_REQUIRED ACTION_.
In the entries below, filter for the word "female" and copy every matching line.

_SUPPLIED MATERIAL_.
+-------+

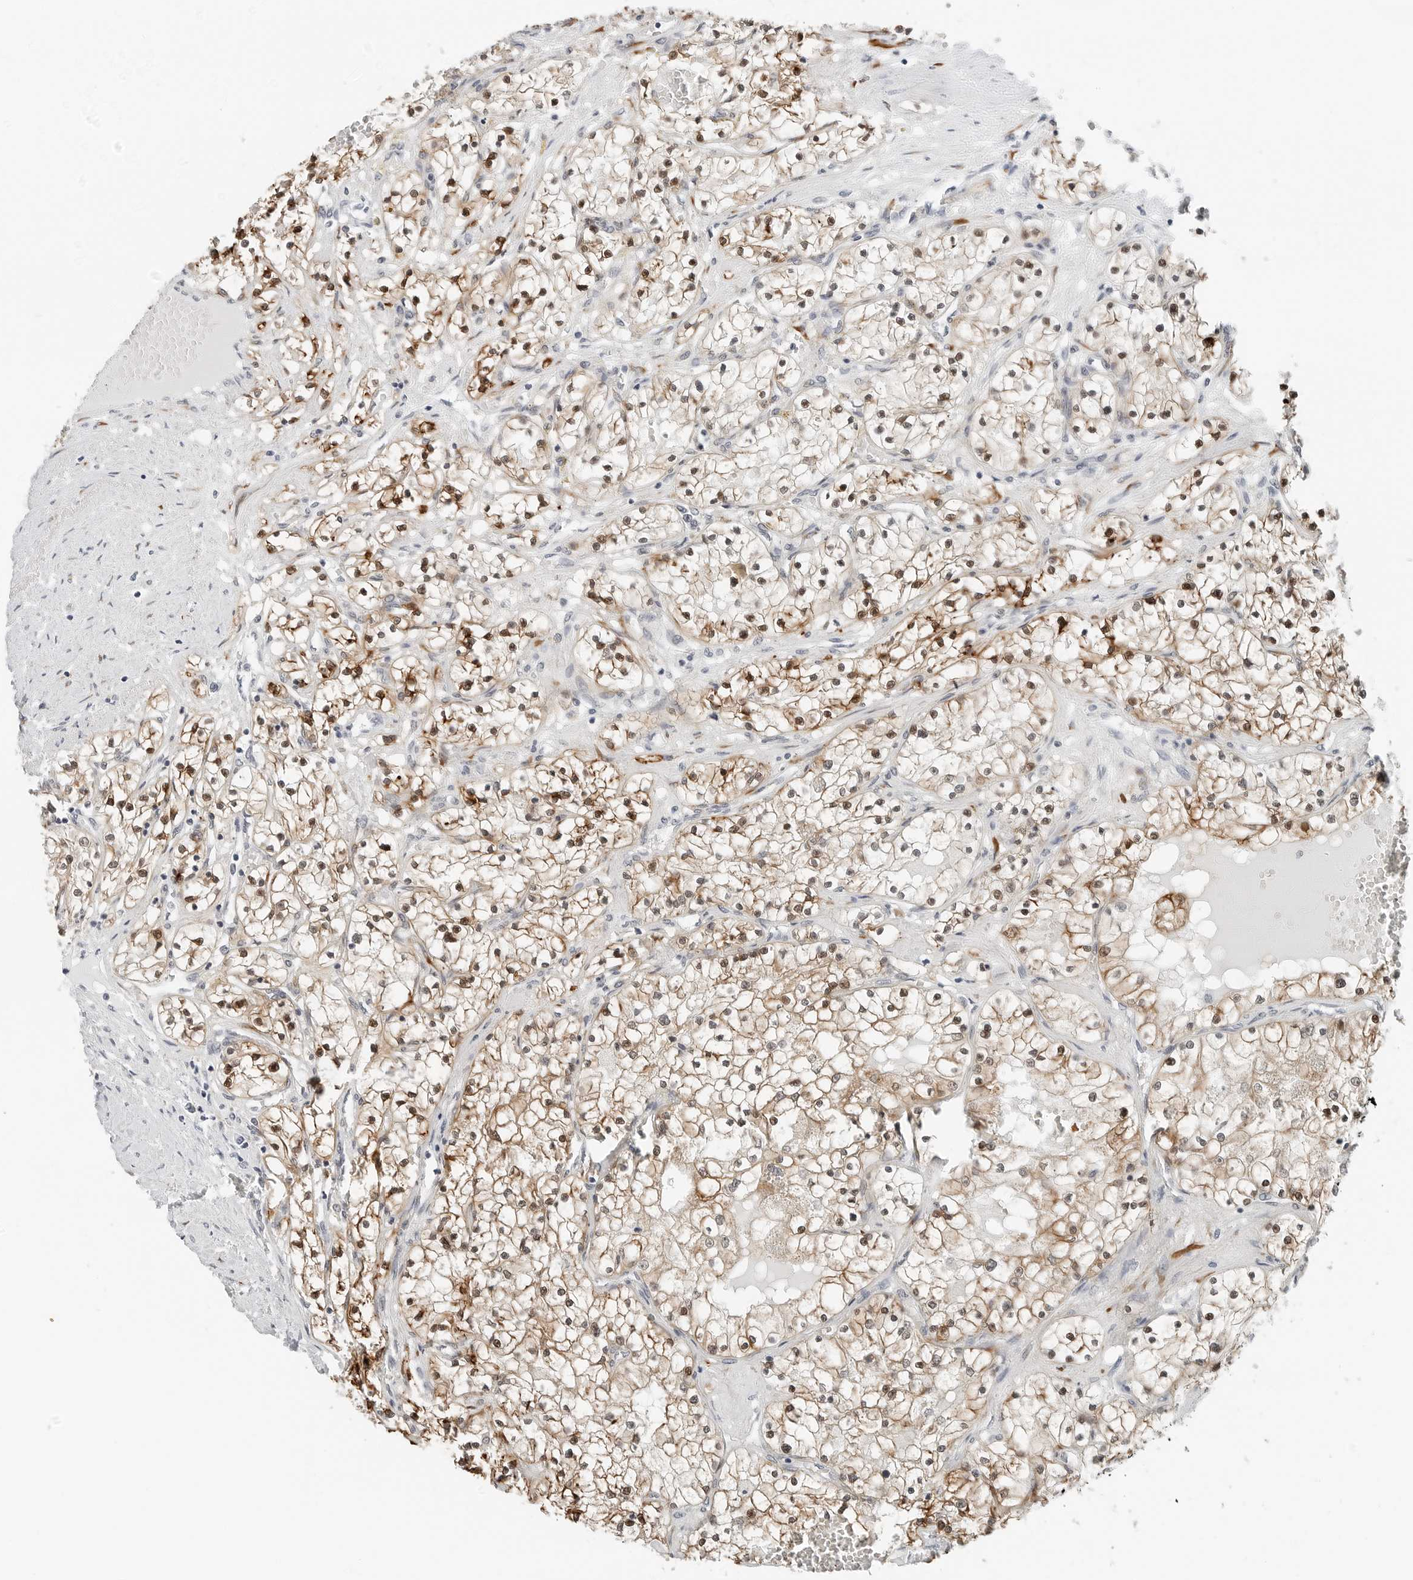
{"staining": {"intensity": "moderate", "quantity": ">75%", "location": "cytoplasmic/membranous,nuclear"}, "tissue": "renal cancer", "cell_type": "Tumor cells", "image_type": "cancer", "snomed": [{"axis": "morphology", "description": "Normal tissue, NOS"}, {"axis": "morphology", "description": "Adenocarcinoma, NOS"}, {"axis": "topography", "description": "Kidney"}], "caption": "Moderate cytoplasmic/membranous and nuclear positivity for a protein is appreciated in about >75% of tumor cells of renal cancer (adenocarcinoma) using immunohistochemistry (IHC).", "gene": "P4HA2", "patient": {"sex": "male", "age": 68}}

+-------+

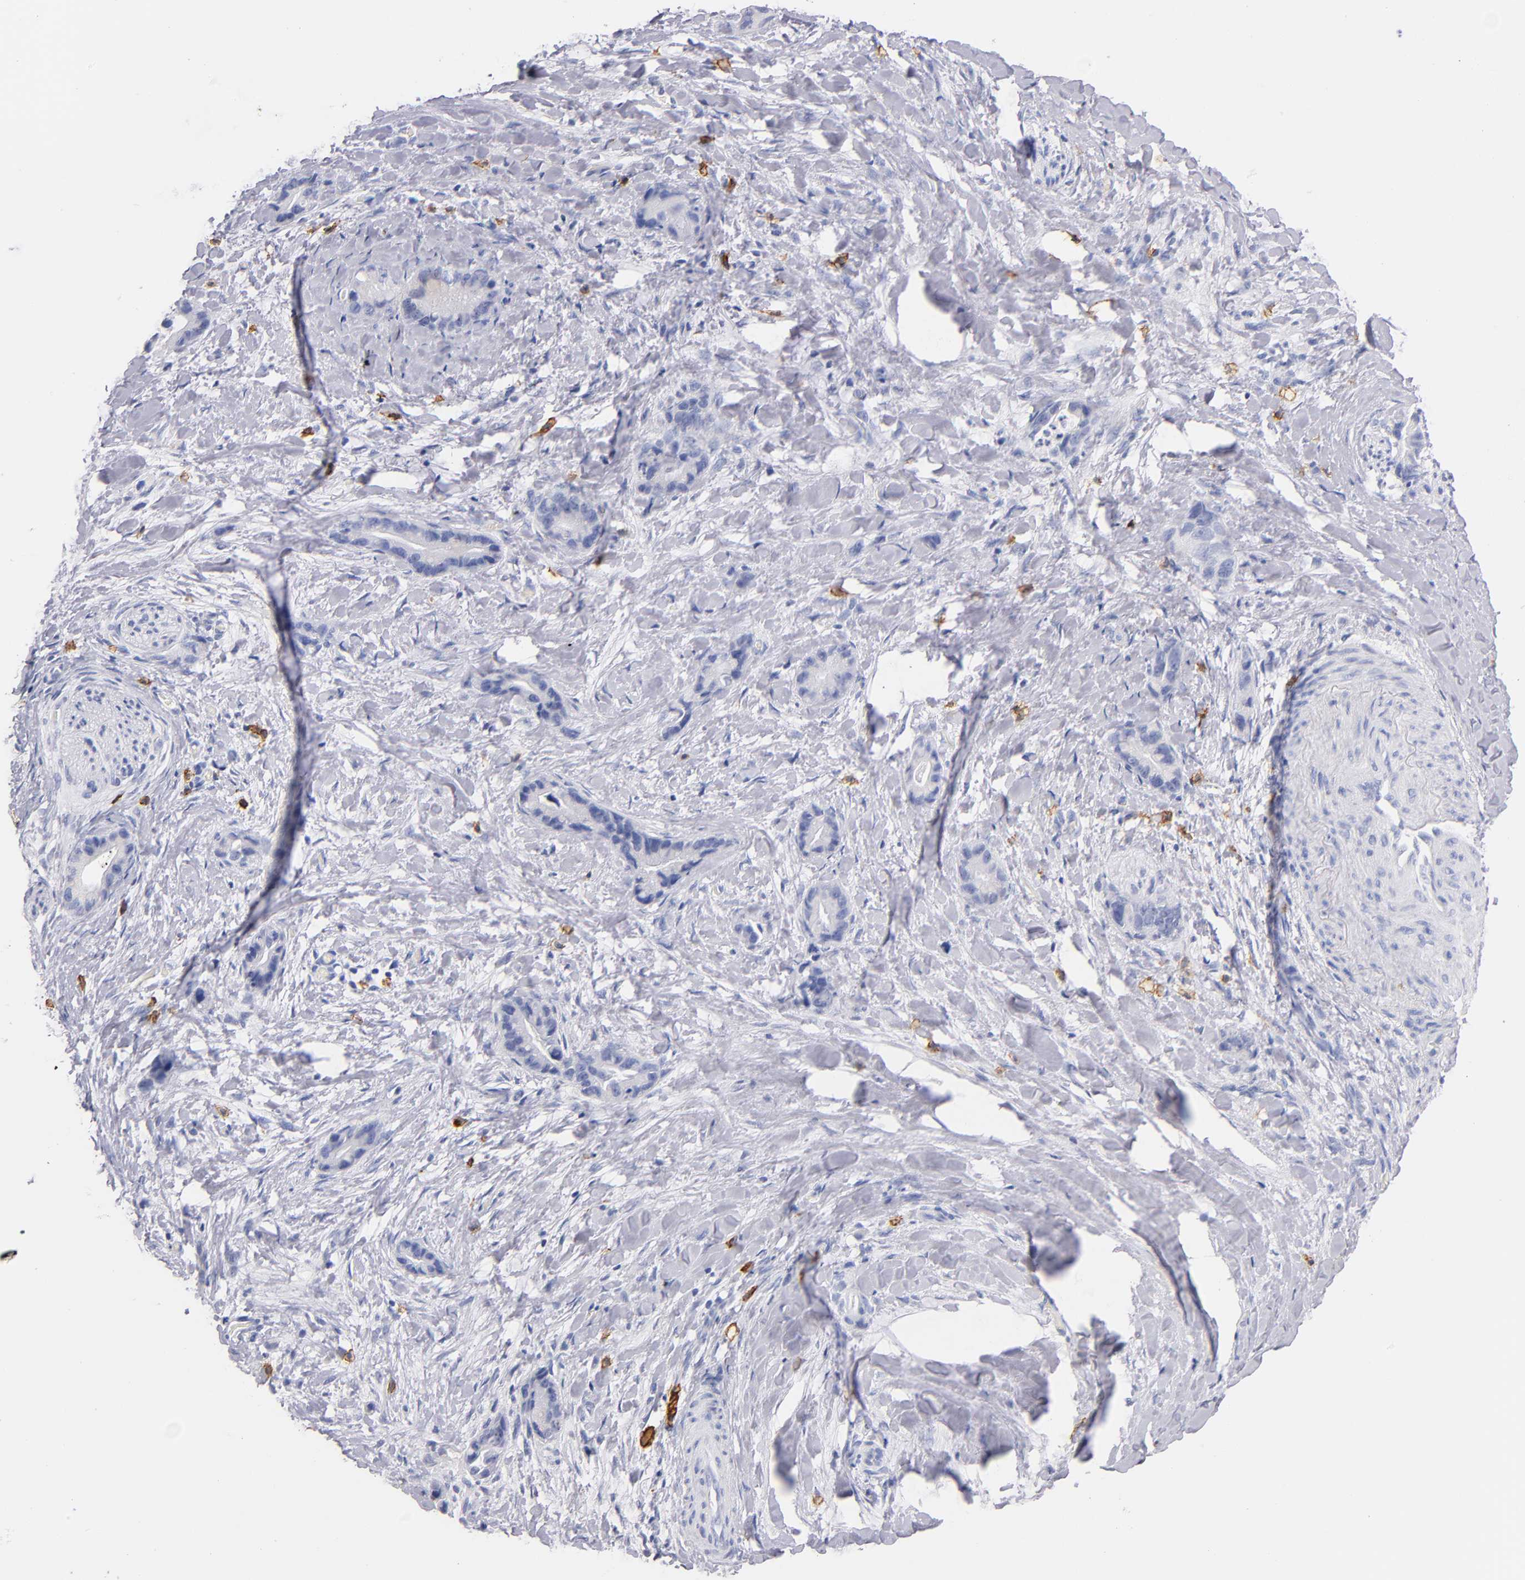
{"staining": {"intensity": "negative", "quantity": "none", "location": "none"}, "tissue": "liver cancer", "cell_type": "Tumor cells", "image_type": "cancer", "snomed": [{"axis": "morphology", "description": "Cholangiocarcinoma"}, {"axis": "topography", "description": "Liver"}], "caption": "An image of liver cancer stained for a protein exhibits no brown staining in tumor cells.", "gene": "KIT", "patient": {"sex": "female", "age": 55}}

+-------+

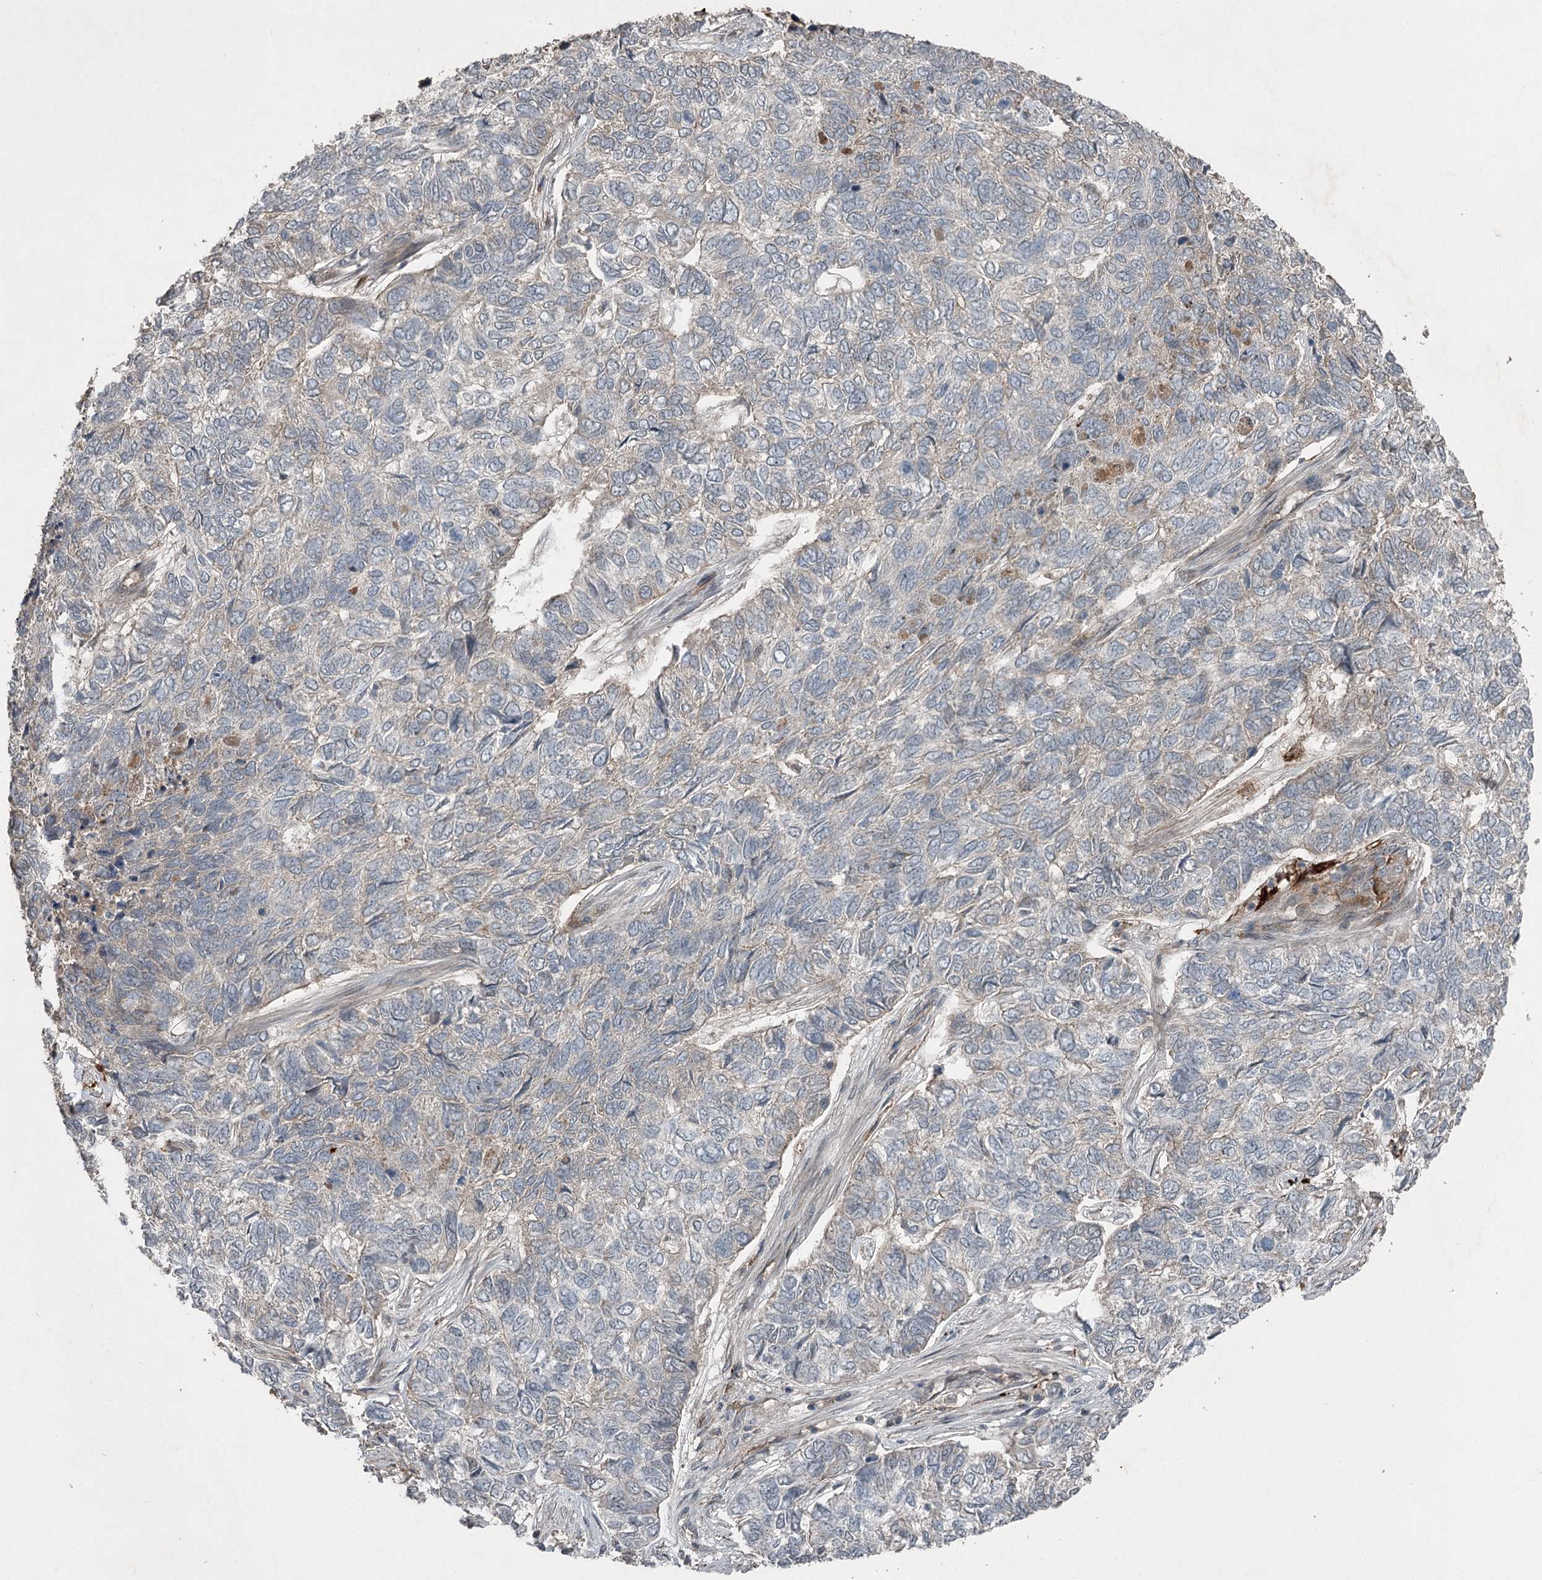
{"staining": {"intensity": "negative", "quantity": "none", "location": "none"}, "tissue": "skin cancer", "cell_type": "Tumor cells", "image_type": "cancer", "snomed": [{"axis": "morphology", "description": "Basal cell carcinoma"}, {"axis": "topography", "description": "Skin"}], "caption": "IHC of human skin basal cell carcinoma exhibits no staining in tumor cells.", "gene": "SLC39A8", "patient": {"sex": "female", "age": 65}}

+-------+

_OUTPUT_.
{"staining": {"intensity": "negative", "quantity": "none", "location": "none"}, "tissue": "liver cancer", "cell_type": "Tumor cells", "image_type": "cancer", "snomed": [{"axis": "morphology", "description": "Cholangiocarcinoma"}, {"axis": "topography", "description": "Liver"}], "caption": "An image of liver cancer stained for a protein exhibits no brown staining in tumor cells.", "gene": "KIT", "patient": {"sex": "female", "age": 55}}
{"staining": {"intensity": "negative", "quantity": "none", "location": "none"}, "tissue": "skin cancer", "cell_type": "Tumor cells", "image_type": "cancer", "snomed": [{"axis": "morphology", "description": "Basal cell carcinoma"}, {"axis": "topography", "description": "Skin"}], "caption": "IHC of human skin basal cell carcinoma exhibits no staining in tumor cells.", "gene": "SLC39A8", "patient": {"sex": "female", "age": 65}}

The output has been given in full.